**PROMPT**.
Could you copy every record exactly, leaving the pictures behind?

=== Section Start ===

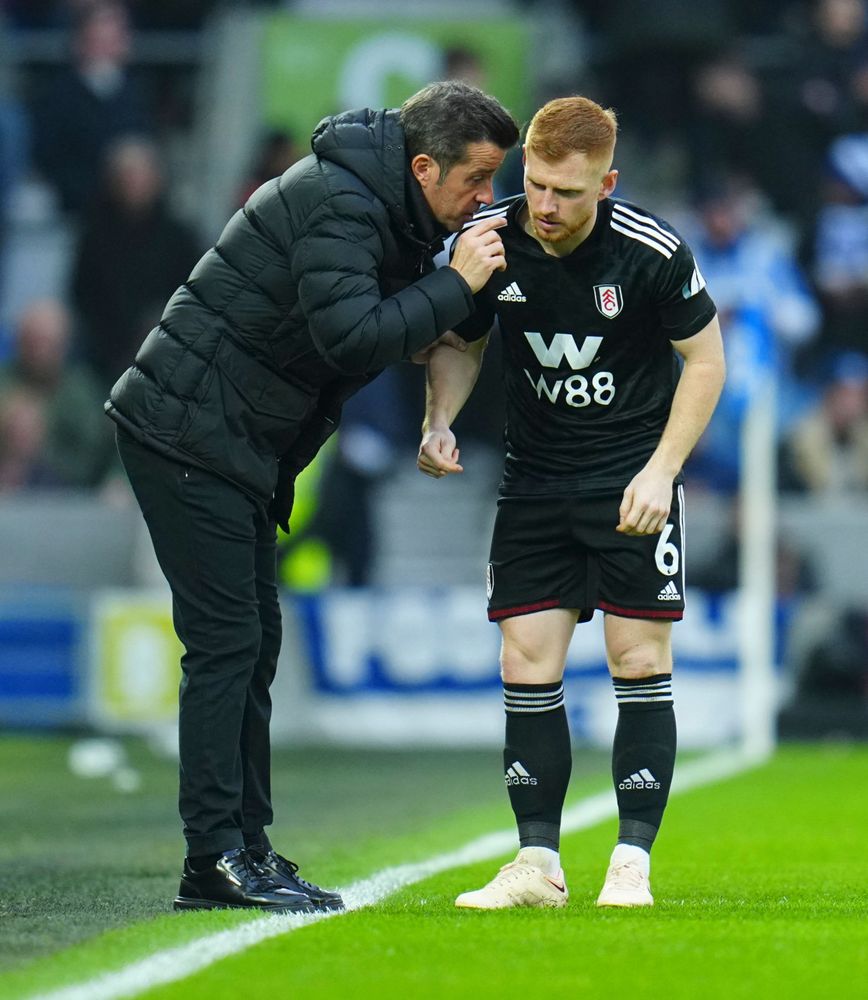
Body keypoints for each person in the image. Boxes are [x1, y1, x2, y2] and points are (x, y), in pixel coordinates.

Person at [107, 81, 519, 913]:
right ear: (425, 165)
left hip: (229, 439)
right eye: (476, 180)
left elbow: (382, 327)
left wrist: (446, 323)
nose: (486, 199)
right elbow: (352, 333)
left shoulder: (382, 204)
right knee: (228, 646)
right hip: (187, 430)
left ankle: (246, 849)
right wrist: (458, 282)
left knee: (251, 644)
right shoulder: (342, 201)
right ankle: (214, 858)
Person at [417, 96, 725, 909]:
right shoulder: (491, 242)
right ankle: (537, 865)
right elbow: (460, 338)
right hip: (535, 482)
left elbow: (705, 361)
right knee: (525, 665)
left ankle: (631, 863)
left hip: (631, 483)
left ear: (608, 184)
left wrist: (662, 470)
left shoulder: (652, 252)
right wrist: (439, 418)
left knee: (638, 663)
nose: (546, 206)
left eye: (568, 192)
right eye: (537, 184)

=== Section End ===

**RESPONSE AREA**.
Body keypoints for each person in the image. Boxes are [x1, y1, x2, y2] and points are (x, y), in pixel coordinates.

Person at [107, 81, 519, 913]:
right ear: (425, 165)
left hip: (229, 439)
right eye: (476, 180)
left elbow: (382, 327)
left wrist: (446, 323)
nose: (486, 199)
right elbow: (352, 333)
left shoulder: (382, 204)
right knee: (228, 646)
right hip: (187, 430)
left ankle: (246, 849)
right wrist: (458, 282)
left knee: (251, 644)
right shoulder: (342, 201)
right ankle: (214, 858)
Person at [417, 96, 725, 909]:
right shoulder: (491, 242)
right ankle: (537, 865)
right elbow: (460, 338)
right hip: (535, 482)
left elbow: (705, 361)
right knee: (525, 665)
left ankle: (631, 863)
left hip: (631, 483)
left ear: (608, 184)
left wrist: (662, 470)
left shoulder: (652, 252)
right wrist: (439, 418)
left knee: (638, 663)
nose: (546, 206)
left eye: (568, 192)
right eye: (537, 184)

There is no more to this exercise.